Outside, the trees and sidewalks were replaced with dim reflections of weary lampposts that stood simple, yet tasteful, just as they should. This understood atmosphere juxtaposed to the same situation inside where the man decided it was casual enough to slide into the seat in front of him.
“Hello. I couldn’t help but notice your unusual bookmark. Would you mind explaining it?”
A confused look owned her face, “What do you mean? It just marks my place.”

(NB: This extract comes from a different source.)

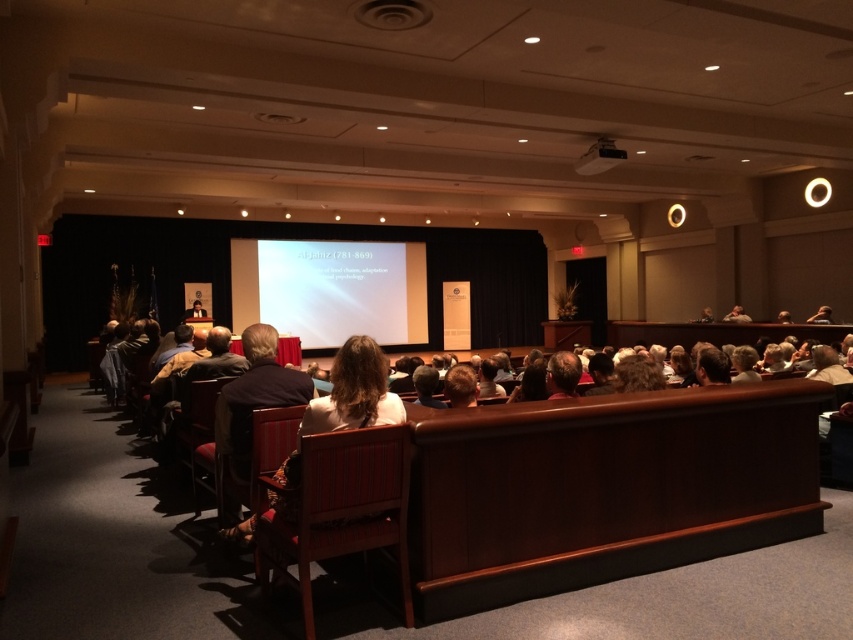
Who is positioned more to the right, wooden chair at center or white matte projection screen at center?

“Ah, but it isn’t there for no particular reason. There’s a story behind it no matter how small.”
She smiled at this man and stayed silent to allow the question to burn into simplicity, “I’ll tell you over dinner--”
“How about coffee?”
“The best coffee stand in town is two stops back.”
“We’ll get off at the next stop and walk it.”
She slid her book into her bag and headed towards the front entrance. The bus let them off, and they started walking like strangers down the sidewalk.
“Do me a favor?”
“Anything,” he says.
“Pretend we’re lovers.”
“Darling, you’re amazing. Kiss me like you never have before.”
They held hands all the way to the coffee stand. She ordered him a vanilla cappuccino, he ordered her a double-shot mocha, and they sat down on the stairs of the nearest apartment building.
Upon switching drinks, he asks, “Now, about that dollar.”
“It’s quite simple, really. You never know when you’ll need a cigarette and a phone call.”